Voici les casques de réalité virtuelle. Bien qu'il y ait encore un débat latent sur la question de savoir si la RV peut remplacer la réalité, comme les voyages réels, l'éducation dans la vie réelle, ou les divertissements dans la vie réelle, il s'est quelque peu apaisé. Les casques de RV sont aujourd'hui largement utilisés pour les jeux, et même là, ils ne s'avèrent pas être une option supérieure, principalement en raison de problèmes de sécurité. Malgré les avertissements invitant à retirer tous les meubles se trouvant à proximité et à faire des pauses, des personnes continuent de se blesser gravement en jouant à des jeux vidéo, soit en se cognant à des objets dans le feu de l'action, soit en s'infligeant des blessures cumulées en répétant les mêmes mouvements plusieurs fois sans s'en rendre compte.
Un autre remarquable exemple de foi en une technologie objectivement encore à l'état brut est celui des voitures dites "autopilotées".
En 2015, Elon Musk, PDG de Tesla et pionnier de l'industrie des véhicules autonomes en général, a laissé entendre que nous pourrions disposer d'un véhicule entièrement autonome capable de se conduire tout seul dans deux ans. À la même époque, Google et Toyota espéraient tous deux mettre la voiture sans conducteur sur le marché d'ici 2020, tandis que BMW visait un objectif de 2021. Depuis, Musk a fait marche arrière, admettant qu'il était plus difficile qu'il ne le pensait de faire en sorte que la voiture se conduise entièrement sans surveillance humaine, et le battage médiatique autour des voitures entièrement autonomes s'est calmé. À l'heure actuelle, toutes les voitures "autonomes" existantes ne le sont pas. En fait, toutes les voitures sur le marché dotées de fonctions d'assistance à la conduite n'atteignent que le niveau 2 d'autonomie du véhicule sur 6.

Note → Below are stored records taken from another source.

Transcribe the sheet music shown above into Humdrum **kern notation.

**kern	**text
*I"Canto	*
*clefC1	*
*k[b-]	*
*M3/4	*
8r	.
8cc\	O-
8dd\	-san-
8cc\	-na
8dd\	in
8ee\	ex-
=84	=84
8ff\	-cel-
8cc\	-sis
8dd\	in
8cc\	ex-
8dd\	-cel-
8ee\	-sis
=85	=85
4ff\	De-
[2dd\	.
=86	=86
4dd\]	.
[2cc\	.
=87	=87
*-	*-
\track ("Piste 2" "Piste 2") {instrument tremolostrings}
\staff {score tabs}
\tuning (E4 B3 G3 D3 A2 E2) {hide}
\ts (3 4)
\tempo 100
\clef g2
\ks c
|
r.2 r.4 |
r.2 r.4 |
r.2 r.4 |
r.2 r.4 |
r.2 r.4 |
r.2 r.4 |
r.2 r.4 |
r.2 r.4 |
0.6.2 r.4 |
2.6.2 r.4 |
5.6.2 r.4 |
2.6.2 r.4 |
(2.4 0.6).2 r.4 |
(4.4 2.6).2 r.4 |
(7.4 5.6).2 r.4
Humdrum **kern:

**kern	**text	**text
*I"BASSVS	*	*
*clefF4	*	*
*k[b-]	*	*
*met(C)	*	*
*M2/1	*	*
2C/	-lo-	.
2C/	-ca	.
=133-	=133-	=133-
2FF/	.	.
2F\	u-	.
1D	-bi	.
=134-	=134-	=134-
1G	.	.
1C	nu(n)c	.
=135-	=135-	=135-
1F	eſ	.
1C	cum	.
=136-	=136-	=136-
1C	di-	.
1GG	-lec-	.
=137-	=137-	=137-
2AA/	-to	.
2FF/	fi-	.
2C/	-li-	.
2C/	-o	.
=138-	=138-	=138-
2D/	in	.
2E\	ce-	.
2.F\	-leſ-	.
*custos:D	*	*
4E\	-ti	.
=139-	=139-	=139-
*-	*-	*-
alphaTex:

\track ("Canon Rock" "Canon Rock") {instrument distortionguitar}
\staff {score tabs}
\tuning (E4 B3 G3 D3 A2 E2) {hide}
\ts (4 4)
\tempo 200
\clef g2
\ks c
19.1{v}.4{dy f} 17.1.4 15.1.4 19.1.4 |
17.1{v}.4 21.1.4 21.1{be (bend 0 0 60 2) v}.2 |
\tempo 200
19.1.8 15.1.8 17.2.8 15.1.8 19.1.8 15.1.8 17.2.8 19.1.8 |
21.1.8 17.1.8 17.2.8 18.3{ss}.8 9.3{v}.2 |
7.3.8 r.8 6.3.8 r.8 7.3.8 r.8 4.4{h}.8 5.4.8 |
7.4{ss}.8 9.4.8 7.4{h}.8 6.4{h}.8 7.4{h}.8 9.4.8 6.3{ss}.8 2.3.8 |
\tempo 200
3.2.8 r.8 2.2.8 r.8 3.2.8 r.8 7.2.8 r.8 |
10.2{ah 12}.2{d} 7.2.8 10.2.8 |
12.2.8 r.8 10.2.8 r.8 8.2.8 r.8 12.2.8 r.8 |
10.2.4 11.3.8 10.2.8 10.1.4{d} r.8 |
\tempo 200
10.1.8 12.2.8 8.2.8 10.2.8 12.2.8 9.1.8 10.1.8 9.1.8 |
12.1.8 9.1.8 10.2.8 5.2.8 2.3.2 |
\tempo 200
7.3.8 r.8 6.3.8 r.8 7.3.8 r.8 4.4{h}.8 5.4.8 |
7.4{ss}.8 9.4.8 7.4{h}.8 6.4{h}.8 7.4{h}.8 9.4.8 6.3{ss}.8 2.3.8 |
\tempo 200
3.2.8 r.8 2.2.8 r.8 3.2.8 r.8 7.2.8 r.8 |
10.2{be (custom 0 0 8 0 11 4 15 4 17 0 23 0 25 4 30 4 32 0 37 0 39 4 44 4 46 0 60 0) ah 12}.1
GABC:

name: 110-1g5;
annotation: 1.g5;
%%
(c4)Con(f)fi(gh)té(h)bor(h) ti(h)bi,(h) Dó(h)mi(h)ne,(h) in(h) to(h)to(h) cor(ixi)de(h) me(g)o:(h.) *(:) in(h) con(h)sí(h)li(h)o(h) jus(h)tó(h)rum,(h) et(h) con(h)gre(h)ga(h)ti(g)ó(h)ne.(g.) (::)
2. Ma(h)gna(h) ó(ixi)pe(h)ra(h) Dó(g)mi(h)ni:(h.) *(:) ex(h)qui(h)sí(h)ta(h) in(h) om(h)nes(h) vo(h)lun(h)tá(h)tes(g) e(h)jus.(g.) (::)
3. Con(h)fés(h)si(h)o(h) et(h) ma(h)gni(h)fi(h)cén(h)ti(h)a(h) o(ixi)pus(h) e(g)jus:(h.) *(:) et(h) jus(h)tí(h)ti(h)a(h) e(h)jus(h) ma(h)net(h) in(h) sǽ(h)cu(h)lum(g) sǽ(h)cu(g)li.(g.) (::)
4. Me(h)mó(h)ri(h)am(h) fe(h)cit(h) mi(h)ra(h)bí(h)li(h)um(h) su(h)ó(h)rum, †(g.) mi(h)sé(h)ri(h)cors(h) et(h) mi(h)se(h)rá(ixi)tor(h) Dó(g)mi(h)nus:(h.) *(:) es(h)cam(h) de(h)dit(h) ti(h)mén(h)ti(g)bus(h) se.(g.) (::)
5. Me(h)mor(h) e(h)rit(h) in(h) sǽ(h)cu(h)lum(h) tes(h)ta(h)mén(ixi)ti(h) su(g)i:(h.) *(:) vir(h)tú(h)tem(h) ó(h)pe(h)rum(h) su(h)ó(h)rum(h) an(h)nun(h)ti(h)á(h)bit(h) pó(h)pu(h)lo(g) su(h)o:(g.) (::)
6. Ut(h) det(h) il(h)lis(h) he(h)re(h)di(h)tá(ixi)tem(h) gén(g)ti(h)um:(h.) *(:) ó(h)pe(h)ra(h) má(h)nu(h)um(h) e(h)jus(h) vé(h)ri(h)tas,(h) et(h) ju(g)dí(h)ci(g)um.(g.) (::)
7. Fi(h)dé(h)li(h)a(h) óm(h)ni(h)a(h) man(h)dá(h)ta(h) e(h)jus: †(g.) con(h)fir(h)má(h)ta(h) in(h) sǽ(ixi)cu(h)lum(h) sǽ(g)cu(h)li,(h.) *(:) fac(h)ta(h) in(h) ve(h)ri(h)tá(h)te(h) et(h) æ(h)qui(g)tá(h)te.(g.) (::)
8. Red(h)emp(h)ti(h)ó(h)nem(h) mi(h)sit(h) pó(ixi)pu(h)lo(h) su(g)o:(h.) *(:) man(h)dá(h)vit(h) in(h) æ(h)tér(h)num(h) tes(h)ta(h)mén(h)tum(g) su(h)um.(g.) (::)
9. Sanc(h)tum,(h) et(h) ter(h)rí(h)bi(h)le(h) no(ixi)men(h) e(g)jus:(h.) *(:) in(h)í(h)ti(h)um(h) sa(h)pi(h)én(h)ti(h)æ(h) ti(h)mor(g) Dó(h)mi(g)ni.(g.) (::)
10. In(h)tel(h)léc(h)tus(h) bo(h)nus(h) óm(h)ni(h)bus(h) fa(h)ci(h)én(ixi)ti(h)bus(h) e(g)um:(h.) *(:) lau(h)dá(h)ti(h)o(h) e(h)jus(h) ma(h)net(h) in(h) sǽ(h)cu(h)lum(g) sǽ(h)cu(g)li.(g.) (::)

Et le premier système de niveau 3 n'a été approuvé pour la production que l'année dernière - bien loin du rêve d'une réalité sans conducteur au début des années 2020. Certains suggèrent même qu'il est temps de jeter l'éponge, et que "les voitures auto-conduites n'arriveront pas " et qu'il vaut mieux se concentrer sur le développement des transports publics.
Pourtant, malgré tous les avertissements et les classifications, les conducteurs supposent qu'ils peuvent aveuglément se fier à leur voiture pour conduire, tout en s'occupant à... jouer au patty-cake, aux cartes, ou même lire des livres. Certains accidents réels impliquant des véhicules partiellement autonomes auraient également vu des personnes regarder la télévision et faire des siestes au volant.
Conclusion
La fascination pour l'IA générative, tout comme l'attrait de la réalité virtuelle et le rêve des véhicules autonomes, reflète notre quête d'utopies technologiques. Pourtant, comme l'histoire l'a montré, le passage d'une innovation révolutionnaire à une utilité quotidienne fiable est souvent plus long et plus complexe que prévu. Les technologies de pointe, aussi avancées soient-elles, nécessitent généralement une période de maturation qui peut s'étendre sur des années, voire des décennies. Cette période permet d'affiner la technologie, d'établir des protocoles de sécurité et de s'aligner sur les besoins de la société et les normes éthiques.
Le bilan mitigé de l'IA nous rappelle que l'intégration des nouvelles technologies dans le tissu de la vie quotidienne est un marathon, et non un sprint. Il reste à voir si ces technologies tiendront un jour pleinement leurs promesses, mais une chose est sûre : l'équilibre entre la surveillance humaine et le progrès technologique continuera à façonner notre avenir.